The Scotch Whisky Association v The Mill Liquor Save Ltd
(2012 NZHC 3205, 30th November 2012)
The Scotch Whisky Association (SWA) appealed to the High Court after losing its opposition to The Mill Liquor Save Limited’s (MLS) application to register MACGOWANS for whisky flavoured spirits; none of the foregoing being whisky in proceedings before an Assistant Commissioner. The Judge upheld the appeal after finding SWA successful on one of its grounds.
A preliminary issue was whether five statutory declarations filed as evidence in reply by SWA could be accepted as such. The Assistant Commissioner held the evidence to be inadmissible because it was in the nature of evidence in chief as it adduced fresh facts concerning alleged confusion. SWA argued that while the evidence contained fresh facts it still qualifies as evidence in reply if it responds to the applicant’s evidence. Regulation 82 requires the opponent to file the first evidence. The Judge noted that particularly in cases involving alleged deception or confusion it is the opponent who is in the best position to file evidence first, since otherwise the applicants would have to anticipate the nature of the alleged confusion without seeing the opponent’s substantive evidence. The Judge upheld the Assistant Commissioner’s finding that the evidence was inadmissible. The applicant cannot file evidence after the opponent’s reply evidence, so it would be unfair for the opponent to file evidence in its evidence in reply that makes out the grounds of opposition. As required by regulation 85 the evidence must be strictly in reply. Further, the evidence could have been filed earlier.
The Assistant Commissioner had also rejected all of SWA’s pleadings relating to whether MLS’s MACGOWANS mark would be likely to deceive or cause confusion. A quirk of this case is that SWA does not claim the MACGOWANS mark is deceptive or confusing in relation to one of its own marks. In fact SWA has no marks of its own, it is an association set up to promote and protect the integrity of the Scotch Whisky trade description. SWA argued that the MACGOWANS mark would deceive or confuse the public into thinking that the product is or contains whisky and / or comes from Scotland. While the Judge attributed a greater variance of sophistication to the purchasing public, it was still held that the adoption of a Gaelic name is not distinctive of a Scottish product, let alone Scotch whisky. The Judge accepted that MLS’s evidence showed that any initial doubt by the purchasing public whether the product was whisky, let alone Scotch whisky, would be dispelled by a moment’s reflection on the price difference. The Judge contrasted this case with the protection available to a known trade description (such as champagne) and concluded that it was a bridge too far to grant SWA a monopoly in the use of Gaelic names for an alcoholic beverage.

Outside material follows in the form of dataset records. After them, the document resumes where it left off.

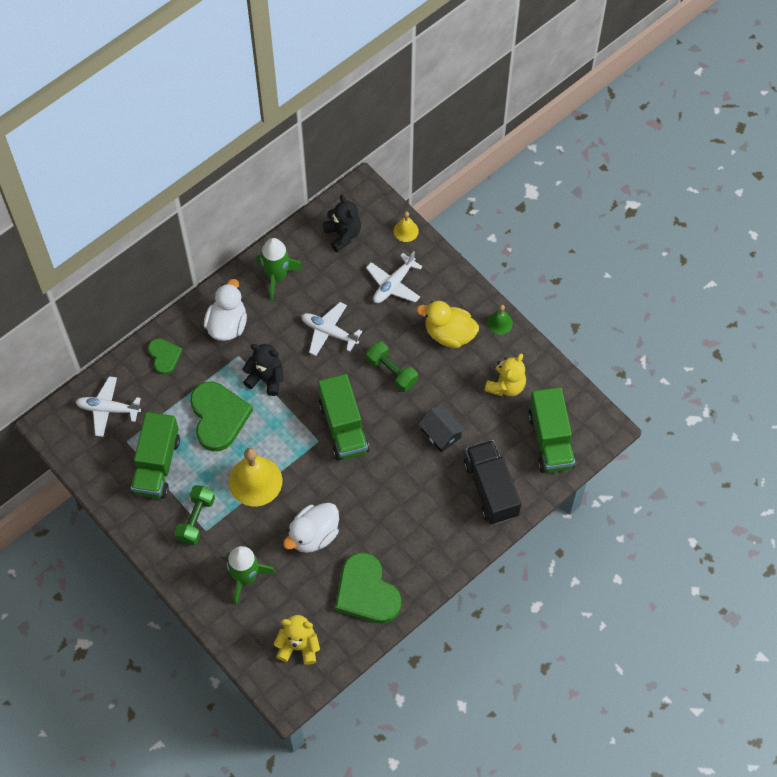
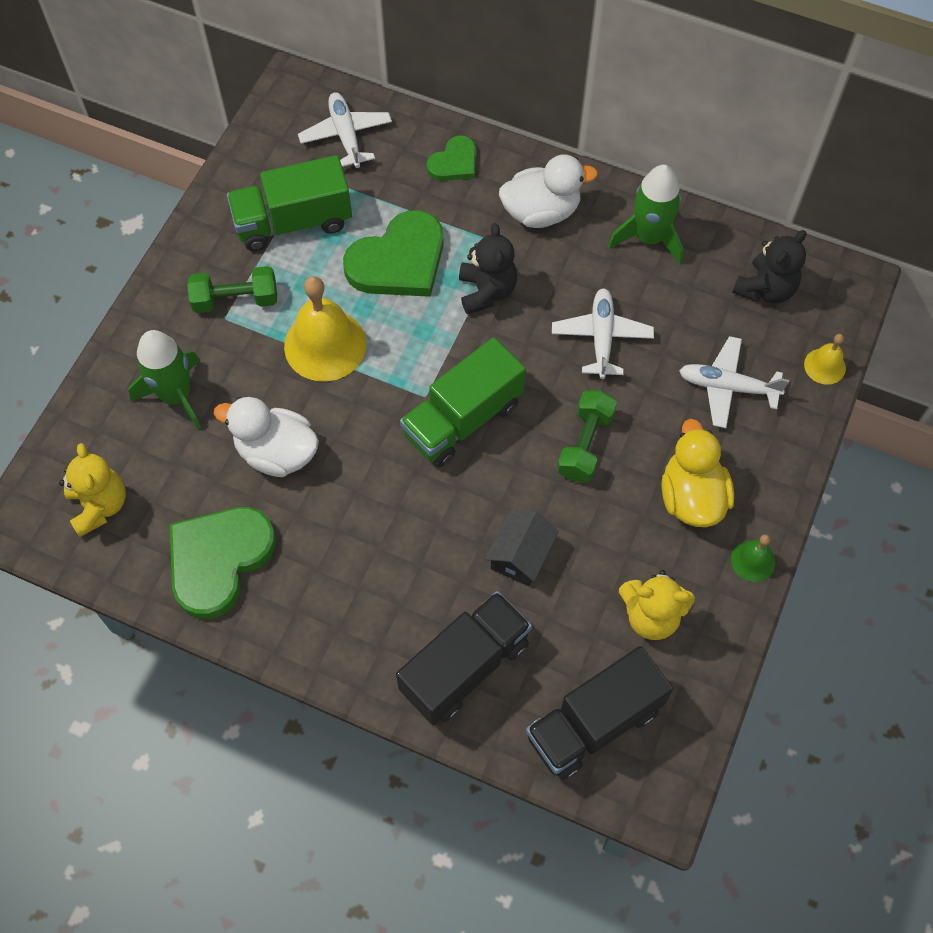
camera: 65 degrees right, 0 degrees up
(550, 440) = (594, 723): green truck -> black truck

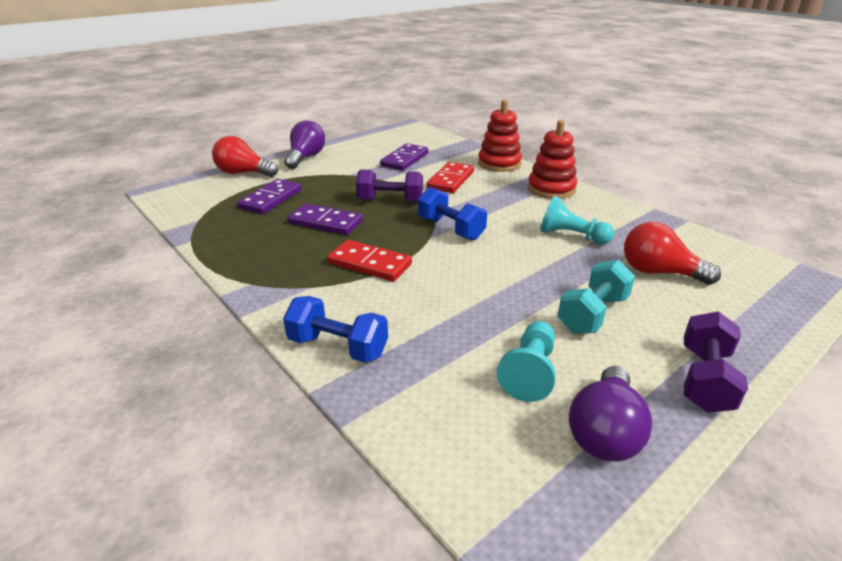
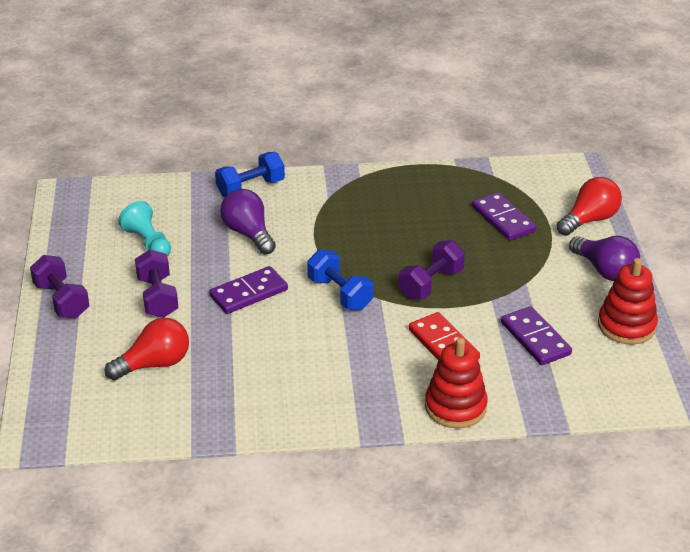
camera: 125 degrees right, 5 degrees up
(325, 222) = (422, 233): purple domino -> purple domino (249, 293)
(370, 264) = (330, 231): red domino -> none
(450, 229) = (339, 294): blue dumbbell -> blue dumbbell turned 60 degrees clockwise
(551, 189) = (350, 404): red stacking toy -> red stacking toy (626, 326)
(571, 236) = (252, 354): turquoise pawn -> none
(592, 314) = (158, 297): turquoise dumbbell -> purple dumbbell
(604, 432) = (85, 242): purple light bulb -> purple light bulb (248, 233)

Unless there is evidence or reason to believe to the contrary the applicant is given the benefit of the doubt that they will use the mark in relation to the specification as filed. However, in this case SWA argued that such a presumption is displaced by MLS’s goods only having 13.9% alcohol, which does not meet the relevant legal definition for spirits of 37% alcohol. In the earlier proceedings the Assistant Commissioner had accepted MLS’s argument that spirits should be given a broader interpretation along the lines of a dictionary definition as strong alcoholic liquor for drinking. However, the Judge held that those likely to read the specification would give the word ‘spirits’ a technical meaning, and that the specification must be consistent with the intended use. As MLS’s product cannot be labelled as a spirit, MLS’s trade mark application was not allowed to proceed to registration.